Required work:
Only a slice of the listing below is wanted. Retype the lines from the one containing "left elbow: (102, 297)" through the one containing "right hip: (69, 395)", exactly, both ends included.

Records for the exercise:
__________

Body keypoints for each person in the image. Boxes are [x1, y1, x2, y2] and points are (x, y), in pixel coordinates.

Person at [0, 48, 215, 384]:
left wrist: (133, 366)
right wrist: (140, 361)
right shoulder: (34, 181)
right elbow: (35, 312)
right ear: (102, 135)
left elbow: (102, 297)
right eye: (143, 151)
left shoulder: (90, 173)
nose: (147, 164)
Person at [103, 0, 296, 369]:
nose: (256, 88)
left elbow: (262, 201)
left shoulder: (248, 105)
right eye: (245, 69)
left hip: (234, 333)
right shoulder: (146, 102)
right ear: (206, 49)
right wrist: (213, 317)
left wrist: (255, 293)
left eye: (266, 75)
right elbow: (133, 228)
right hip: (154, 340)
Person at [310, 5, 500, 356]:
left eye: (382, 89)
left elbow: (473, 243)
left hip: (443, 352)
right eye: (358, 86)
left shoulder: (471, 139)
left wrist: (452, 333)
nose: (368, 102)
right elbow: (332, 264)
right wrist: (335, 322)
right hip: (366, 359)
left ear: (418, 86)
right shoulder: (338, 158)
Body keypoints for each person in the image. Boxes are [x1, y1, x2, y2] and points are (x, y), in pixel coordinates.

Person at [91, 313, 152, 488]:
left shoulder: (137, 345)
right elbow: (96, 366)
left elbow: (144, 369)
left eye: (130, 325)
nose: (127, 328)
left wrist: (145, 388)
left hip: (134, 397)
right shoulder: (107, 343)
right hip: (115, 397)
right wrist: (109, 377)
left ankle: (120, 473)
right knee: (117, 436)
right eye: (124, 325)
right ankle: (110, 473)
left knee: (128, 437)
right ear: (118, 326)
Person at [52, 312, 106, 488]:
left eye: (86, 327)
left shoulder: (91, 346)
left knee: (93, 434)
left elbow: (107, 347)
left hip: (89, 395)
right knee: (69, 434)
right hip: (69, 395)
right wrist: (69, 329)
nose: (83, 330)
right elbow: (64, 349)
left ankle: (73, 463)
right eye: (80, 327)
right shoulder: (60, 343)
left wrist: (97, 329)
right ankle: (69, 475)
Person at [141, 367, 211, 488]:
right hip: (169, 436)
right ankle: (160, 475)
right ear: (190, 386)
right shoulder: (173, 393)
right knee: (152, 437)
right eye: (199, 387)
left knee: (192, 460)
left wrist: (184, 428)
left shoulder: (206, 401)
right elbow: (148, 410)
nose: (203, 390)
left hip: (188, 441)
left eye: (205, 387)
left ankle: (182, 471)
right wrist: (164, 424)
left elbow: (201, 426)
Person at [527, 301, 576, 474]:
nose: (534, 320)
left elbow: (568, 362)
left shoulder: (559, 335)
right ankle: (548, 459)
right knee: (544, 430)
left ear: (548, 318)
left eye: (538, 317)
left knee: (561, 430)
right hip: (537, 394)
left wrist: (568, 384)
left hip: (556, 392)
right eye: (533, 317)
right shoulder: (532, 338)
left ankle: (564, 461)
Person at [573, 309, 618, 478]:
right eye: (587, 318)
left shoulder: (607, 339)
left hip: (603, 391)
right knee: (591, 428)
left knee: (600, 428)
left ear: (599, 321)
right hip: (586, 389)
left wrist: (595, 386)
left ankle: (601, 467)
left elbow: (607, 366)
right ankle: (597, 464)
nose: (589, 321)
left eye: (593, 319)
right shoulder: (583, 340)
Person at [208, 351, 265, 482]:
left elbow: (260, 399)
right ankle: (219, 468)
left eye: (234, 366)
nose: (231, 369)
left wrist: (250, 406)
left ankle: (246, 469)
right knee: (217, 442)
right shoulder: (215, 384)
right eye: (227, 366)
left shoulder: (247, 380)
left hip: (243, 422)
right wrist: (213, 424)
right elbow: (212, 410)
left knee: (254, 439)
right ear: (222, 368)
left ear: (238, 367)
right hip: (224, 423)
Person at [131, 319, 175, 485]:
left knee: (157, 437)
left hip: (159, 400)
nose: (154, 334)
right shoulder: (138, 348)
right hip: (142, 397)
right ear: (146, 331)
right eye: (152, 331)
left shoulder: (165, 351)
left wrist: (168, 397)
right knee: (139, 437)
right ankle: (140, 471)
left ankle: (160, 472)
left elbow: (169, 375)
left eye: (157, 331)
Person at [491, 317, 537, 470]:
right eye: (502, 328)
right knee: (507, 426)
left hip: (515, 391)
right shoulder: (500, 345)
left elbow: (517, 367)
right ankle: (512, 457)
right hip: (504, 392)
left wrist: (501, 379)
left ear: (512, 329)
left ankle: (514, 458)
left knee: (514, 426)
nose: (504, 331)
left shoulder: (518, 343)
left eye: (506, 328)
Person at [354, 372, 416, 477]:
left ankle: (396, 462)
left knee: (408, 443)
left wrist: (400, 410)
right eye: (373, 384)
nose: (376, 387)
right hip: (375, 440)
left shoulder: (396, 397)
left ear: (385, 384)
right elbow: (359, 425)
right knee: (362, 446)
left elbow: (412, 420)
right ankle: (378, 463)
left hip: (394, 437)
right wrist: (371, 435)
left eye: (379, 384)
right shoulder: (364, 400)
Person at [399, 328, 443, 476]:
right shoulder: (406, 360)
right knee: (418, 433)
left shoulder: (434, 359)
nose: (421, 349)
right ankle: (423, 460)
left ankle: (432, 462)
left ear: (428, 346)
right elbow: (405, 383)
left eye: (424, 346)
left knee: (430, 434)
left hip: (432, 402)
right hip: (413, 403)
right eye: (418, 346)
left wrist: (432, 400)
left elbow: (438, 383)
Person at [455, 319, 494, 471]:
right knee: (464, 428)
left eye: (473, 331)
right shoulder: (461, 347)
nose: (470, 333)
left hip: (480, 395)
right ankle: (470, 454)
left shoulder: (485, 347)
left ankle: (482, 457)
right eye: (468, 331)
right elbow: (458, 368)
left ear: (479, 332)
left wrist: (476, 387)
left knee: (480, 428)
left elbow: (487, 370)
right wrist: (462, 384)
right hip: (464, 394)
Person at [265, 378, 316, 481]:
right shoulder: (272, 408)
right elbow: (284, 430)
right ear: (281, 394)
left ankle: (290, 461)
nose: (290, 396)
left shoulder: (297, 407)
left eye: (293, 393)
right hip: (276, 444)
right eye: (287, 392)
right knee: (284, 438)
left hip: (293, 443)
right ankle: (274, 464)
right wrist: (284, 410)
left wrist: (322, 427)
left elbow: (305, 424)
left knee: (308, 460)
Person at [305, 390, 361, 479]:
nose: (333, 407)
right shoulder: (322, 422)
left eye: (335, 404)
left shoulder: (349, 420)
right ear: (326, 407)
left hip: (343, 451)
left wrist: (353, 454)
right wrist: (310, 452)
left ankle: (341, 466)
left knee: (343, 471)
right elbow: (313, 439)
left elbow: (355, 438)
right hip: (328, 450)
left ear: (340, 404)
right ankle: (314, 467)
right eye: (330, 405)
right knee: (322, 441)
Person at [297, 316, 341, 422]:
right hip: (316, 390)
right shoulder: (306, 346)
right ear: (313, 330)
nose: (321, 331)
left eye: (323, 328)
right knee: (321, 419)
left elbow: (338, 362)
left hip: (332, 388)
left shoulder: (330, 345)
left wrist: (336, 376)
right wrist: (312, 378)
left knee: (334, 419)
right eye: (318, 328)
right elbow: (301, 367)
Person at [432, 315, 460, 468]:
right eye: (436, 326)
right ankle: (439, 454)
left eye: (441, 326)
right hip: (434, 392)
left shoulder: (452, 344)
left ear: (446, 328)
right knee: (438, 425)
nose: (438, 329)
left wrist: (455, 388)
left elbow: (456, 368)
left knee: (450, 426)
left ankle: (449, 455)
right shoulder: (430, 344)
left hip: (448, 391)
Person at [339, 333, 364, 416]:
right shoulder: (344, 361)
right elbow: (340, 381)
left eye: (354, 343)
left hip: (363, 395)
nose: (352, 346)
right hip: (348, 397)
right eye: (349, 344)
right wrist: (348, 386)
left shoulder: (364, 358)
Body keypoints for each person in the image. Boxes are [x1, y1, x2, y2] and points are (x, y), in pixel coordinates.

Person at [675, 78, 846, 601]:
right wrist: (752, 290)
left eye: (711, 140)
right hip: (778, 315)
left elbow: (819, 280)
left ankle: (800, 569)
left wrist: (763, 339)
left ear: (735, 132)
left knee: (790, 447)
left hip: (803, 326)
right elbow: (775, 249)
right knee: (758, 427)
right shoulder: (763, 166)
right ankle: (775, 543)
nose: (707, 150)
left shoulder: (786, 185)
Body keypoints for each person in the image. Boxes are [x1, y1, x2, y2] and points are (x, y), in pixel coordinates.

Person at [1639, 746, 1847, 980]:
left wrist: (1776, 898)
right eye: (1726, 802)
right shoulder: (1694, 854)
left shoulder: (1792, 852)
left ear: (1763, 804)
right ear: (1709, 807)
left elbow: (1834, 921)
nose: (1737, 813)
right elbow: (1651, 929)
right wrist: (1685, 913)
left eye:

__________

Response to this task:
left elbow: (102, 297)
right eye: (143, 151)
left shoulder: (90, 173)
nose: (147, 164)
Person at [103, 0, 296, 369]:
nose: (256, 88)
left elbow: (262, 201)
left shoulder: (248, 105)
right eye: (245, 69)
left hip: (234, 333)
right shoulder: (146, 102)
right ear: (206, 49)
right wrist: (213, 317)
left wrist: (255, 293)
left eye: (266, 75)
right elbow: (133, 228)
right hip: (154, 340)
Person at [310, 5, 500, 356]:
left eye: (382, 89)
left elbow: (473, 243)
left hip: (443, 352)
right eye: (358, 86)
left shoulder: (471, 139)
left wrist: (452, 333)
nose: (368, 102)
right elbow: (332, 264)
right wrist: (335, 322)
right hip: (366, 359)
left ear: (418, 86)
right shoulder: (338, 158)
Body keypoints for each person in the image. Boxes are [x1, y1, x2, y2] and points are (x, y), in pixel coordinates.

Person at [91, 313, 152, 488]:
left shoulder: (137, 345)
right elbow: (96, 366)
left elbow: (144, 369)
left eye: (130, 325)
nose: (127, 328)
left wrist: (145, 388)
left hip: (134, 397)
right shoulder: (107, 343)
right hip: (115, 397)
right wrist: (109, 377)
left ankle: (120, 473)
right knee: (117, 436)
right eye: (124, 325)
right ankle: (110, 473)
left knee: (128, 437)
right ear: (118, 326)
Person at [52, 312, 106, 488]:
left eye: (86, 327)
left shoulder: (91, 346)
left knee: (93, 434)
left elbow: (107, 347)
left hip: (89, 395)
right knee: (69, 434)
right hip: (69, 395)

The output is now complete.